** WHAT TO PRODUCE **
Copy each line containing the word "compliant" from the records that follow, please.

--- EXERCISE INPUT Enclosed Below ---

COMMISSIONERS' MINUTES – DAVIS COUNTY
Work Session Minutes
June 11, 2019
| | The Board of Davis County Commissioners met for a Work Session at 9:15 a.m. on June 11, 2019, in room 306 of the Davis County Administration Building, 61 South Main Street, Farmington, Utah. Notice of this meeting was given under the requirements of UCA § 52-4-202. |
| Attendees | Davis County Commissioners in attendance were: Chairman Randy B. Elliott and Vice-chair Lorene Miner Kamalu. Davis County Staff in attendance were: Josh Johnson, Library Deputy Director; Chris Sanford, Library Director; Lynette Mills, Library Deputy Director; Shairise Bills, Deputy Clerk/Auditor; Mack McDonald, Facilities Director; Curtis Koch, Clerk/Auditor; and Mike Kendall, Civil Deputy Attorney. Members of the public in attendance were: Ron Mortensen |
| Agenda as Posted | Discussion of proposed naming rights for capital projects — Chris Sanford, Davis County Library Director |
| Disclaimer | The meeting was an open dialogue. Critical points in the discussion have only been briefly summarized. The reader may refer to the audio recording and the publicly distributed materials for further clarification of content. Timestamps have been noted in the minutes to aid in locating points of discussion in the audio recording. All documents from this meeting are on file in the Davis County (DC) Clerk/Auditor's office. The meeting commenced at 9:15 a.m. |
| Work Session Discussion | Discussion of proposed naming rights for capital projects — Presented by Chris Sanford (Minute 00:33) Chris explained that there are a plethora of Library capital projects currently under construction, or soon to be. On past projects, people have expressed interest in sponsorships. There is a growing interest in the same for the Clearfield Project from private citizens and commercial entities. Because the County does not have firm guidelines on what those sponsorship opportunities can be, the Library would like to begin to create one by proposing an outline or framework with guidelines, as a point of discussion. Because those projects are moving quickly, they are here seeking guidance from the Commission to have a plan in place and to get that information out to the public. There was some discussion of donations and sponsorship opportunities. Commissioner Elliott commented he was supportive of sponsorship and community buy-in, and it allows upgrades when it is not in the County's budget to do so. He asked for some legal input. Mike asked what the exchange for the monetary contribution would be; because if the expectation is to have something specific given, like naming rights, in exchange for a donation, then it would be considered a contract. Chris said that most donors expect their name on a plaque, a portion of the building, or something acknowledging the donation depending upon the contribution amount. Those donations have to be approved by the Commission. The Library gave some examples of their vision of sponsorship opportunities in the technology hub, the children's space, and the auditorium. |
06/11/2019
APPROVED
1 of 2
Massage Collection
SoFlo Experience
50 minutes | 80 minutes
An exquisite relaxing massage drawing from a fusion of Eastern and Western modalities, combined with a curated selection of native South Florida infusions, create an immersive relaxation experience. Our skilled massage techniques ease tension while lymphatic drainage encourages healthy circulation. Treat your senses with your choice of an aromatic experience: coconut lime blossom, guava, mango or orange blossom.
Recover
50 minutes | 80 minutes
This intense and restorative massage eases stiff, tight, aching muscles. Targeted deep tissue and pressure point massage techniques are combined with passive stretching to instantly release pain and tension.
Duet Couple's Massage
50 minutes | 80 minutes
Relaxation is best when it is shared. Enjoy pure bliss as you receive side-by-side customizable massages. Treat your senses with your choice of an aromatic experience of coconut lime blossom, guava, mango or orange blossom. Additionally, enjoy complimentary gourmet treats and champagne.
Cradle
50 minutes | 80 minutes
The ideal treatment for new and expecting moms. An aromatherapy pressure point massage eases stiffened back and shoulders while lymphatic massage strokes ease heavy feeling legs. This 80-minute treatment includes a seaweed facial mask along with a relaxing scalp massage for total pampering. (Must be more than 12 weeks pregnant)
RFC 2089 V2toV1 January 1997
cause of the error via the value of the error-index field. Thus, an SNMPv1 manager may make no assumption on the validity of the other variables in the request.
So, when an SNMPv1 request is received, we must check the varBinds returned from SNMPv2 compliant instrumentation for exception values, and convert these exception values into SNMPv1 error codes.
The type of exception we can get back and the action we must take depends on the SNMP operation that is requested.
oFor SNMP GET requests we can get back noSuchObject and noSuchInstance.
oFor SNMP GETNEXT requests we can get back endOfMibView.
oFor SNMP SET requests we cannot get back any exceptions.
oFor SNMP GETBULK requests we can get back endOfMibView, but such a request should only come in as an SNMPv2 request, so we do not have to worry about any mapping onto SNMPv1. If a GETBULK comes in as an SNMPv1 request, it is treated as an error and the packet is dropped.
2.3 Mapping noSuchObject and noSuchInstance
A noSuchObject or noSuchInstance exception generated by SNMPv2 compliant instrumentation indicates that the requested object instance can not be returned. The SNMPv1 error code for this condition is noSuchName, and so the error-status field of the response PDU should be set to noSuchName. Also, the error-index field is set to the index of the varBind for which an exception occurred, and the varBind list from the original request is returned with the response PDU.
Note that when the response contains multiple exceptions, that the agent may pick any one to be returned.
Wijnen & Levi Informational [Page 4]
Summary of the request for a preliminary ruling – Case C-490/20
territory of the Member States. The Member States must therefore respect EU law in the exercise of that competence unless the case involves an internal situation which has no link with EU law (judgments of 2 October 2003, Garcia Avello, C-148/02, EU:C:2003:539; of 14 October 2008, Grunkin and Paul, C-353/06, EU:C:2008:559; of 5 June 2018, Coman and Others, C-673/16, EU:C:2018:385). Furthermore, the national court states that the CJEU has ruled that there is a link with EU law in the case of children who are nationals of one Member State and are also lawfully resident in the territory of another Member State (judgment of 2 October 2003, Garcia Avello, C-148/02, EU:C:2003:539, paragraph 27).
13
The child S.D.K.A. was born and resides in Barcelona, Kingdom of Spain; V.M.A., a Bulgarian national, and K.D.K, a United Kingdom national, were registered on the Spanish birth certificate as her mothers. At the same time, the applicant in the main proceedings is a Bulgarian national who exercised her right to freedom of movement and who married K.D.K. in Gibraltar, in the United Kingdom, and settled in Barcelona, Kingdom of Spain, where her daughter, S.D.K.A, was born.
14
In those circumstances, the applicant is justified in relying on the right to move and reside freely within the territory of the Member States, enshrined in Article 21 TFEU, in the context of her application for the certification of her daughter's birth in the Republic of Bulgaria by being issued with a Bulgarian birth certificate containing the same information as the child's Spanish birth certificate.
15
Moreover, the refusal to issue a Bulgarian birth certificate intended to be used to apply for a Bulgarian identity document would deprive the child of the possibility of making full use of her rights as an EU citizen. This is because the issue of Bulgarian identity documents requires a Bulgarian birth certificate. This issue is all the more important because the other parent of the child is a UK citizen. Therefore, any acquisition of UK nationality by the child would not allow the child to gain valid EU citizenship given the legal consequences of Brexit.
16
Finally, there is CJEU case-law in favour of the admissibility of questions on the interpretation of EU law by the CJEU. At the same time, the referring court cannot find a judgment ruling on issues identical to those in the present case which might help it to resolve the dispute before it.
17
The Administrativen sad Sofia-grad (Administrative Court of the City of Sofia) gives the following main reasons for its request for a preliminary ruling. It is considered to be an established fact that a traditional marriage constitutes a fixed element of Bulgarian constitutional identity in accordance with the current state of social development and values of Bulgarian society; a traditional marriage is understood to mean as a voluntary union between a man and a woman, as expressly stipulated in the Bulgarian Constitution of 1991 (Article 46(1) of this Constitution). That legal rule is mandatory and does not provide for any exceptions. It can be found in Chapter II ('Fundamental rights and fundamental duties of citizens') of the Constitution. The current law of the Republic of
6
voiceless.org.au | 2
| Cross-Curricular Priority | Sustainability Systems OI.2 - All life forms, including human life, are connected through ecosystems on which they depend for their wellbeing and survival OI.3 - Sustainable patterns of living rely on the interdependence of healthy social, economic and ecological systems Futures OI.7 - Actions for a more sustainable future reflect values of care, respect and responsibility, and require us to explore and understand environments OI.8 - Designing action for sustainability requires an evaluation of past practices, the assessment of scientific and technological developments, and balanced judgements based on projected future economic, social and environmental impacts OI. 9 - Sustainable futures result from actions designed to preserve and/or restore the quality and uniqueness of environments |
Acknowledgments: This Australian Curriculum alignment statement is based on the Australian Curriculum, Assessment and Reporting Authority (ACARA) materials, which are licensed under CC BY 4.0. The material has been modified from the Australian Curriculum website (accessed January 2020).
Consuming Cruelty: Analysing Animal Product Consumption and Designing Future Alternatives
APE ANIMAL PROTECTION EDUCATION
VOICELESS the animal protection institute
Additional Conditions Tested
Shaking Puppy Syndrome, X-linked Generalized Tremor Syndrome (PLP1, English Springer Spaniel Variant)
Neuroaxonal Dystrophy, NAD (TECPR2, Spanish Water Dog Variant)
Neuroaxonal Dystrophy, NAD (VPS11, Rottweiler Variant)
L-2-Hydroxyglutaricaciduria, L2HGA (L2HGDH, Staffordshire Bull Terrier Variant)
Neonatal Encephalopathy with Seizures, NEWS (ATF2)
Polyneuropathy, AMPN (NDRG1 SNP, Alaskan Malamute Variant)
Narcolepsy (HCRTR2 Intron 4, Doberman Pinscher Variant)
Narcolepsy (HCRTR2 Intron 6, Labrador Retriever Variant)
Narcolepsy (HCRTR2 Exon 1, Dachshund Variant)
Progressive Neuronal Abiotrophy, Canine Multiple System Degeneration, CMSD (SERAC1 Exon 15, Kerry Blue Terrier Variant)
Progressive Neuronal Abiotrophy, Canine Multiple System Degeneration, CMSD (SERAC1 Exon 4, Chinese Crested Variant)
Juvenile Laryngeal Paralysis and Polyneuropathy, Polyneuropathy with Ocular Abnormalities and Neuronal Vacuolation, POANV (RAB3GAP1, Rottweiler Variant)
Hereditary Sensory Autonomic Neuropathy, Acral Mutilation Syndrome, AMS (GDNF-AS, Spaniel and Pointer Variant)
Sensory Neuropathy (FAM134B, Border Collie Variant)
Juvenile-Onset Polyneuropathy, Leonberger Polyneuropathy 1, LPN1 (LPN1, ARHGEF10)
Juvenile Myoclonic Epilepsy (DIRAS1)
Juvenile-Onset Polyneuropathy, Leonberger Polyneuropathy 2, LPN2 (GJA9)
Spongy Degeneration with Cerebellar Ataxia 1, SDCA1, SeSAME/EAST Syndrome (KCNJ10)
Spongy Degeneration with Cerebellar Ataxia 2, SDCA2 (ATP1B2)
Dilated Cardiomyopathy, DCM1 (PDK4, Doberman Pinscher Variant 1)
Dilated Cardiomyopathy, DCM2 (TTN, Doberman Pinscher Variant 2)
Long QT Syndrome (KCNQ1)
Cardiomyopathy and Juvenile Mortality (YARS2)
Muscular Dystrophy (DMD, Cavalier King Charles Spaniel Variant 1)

--- End of Enclosed EXERCISE INPUT ---

** WRITTEN RESPONSE **
So, when an SNMPv1 request is received, we must check the varBinds returned from SNMPv2 compliant instrumentation for exception values, and convert these exception values into SNMPv1 error codes.
A noSuchObject or noSuchInstance exception generated by SNMPv2 compliant instrumentation indicates that the requested object instance can not be returned. The SNMPv1 error code for this condition is noSuchName, and so the error-status field of the response PDU should be set to noSuchName. Also, the error-index field is set to the index of the varBind for which an exception occurred, and the varBind list from the original request is returned with the response PDU.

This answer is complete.